▸ **Textauszug**
_ _ _
Am kommenden Samstag – das kam hier schon mehrfach zur Sprache – jährt sich der Volksaufstand vom 17. Juni 1953 zum 70. Mal. Über 1 Million DDR-Bürger begehrten auf. Dazu wurde hier schon viel Richtiges – ich freue mich darüber – auch von der Linken gesagt. Mehr als 50 Menschen verloren dabei ihr Leben – auch in meiner Heimatstadt, Leipzig. Tausende wurden für ihre Teilnahme an den Demonstrationen verurteilt und teils für Jahre ins Gefängnis gesperrt. Es ist daher absolut notwendig, heute und in Zukunft an dieses Unrecht und den repressiven Charakter der DDR zu erinnern.

(Beifall bei der SPD sowie bei Abgeordneten des BÜNDNISSES 90/DIE GRÜNEN und der Abg. Dr. Stephan Seiter [FDP] und Nicole Gohlke [DIE LINKE])

Zugleich sollten wir aber auch den Mut der Menschen würdigen, die aufbegehrten, und die Erinnerung an sie für die Nachwelt lebendig halten. Die Erinnerung an widerständiges Verhalten in der DDR sollte aus unserer Sicht zur demokratischen Kultur der gesamten deutschen Bevölkerung gehören.

(Maja Wallstein [SPD]: Ja!)

Und für diese Aufarbeitung und Vermittlung braucht es eben auch in Zukunft umfangreiche und qualifizierte wissenschaftliche Begleitung.
_ _ _
▸ **Angezeigte Daten**
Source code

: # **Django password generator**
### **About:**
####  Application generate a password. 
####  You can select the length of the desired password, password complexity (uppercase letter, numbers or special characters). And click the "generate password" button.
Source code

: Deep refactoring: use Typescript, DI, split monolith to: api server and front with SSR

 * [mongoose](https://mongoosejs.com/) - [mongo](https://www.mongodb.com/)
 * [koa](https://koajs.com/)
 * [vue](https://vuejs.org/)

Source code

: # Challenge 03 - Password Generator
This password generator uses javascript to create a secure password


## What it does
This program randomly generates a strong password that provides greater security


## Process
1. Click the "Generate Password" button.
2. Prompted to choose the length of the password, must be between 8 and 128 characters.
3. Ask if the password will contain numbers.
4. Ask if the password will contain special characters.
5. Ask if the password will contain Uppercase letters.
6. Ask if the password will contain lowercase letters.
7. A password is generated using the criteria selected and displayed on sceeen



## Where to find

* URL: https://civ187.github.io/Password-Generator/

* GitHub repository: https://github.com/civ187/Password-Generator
_ _ _
▸ **Aufgabenstellung 1**
Ermitteln Sie sämtliche Zeilen der Datensätze, in denen die Zeichenfolge „This“ vorkommt, und geben Sie diese Zeilen unverändert wieder. Groß- und Kleinschreibung ist dabei maßgeblich.
▸ **Aufgabenstellung 2**
Führen Sie den Text zum Volksaufstand vom 17. Juni 1953 im Anschluss an seinen letzten Satz fort.
Textauszug und Datensätze stammen aus voneinander unabhängigen Quellen.

▸ **Antwortfeld 1**
This password generator uses javascript to create a secure password
This program randomly generates a strong password that provides greater security

▸ **Antwortfeld 2**
(Beifall bei der SPD sowie bei Abgeordneten des BÜNDNISSES 90/DIE GRÜNEN und der Abg. Dr. Stephan Seiter [FDP] und Nicole Gohlke [DIE LINKE])

Die Förderung der DDR-Forschung begrüßen wir ausdrücklich. Deshalb hat sich die SPD-Fraktion in den Koalitionsverhandlungen und Haushaltsverhandlungen für eine Weiterführung der Förderung der Forschungsverbünde eingesetzt. Dass diese überhaupt erkämpft werden musste, liebe Kollegen der Unionsfraktion, fällt jedoch auf die ursprüngliche Richtlinie unter Wissenschaftsministerin Karliczek in der vergangenen Legislatur zurück. Das Prinzip der degressiven Förderung, das Sie hier kritisieren, wurde unter Ihrer CDU-Ministerin beschlossen; dies gehört hier ausgesprochen. Und wäre die damalige Richtlinie vorausschauender gewesen, hätten sich Nachverhandlungen im vergangenen Jahr wohl erübrigt. Diese ehrliche Selbstkritik, meine Damen und Herren, hätten wir uns auch im Antrag der CDU/CSU gewünscht.

(Beifall bei Abgeordneten der SPD und des BÜNDNISSES 90/DIE GRÜNEN und des Abg. Dr. Stephan Seiter [FDP])

Positiv möchte ich zudem hervorheben, dass sich das BMBF bemüht hat, den Projekten mit einer coronabedingten Verlängerung über vier Monate wenigstens ein wenig mehr Luft für den Abschluss der ersten Projektphase zu verschaffen.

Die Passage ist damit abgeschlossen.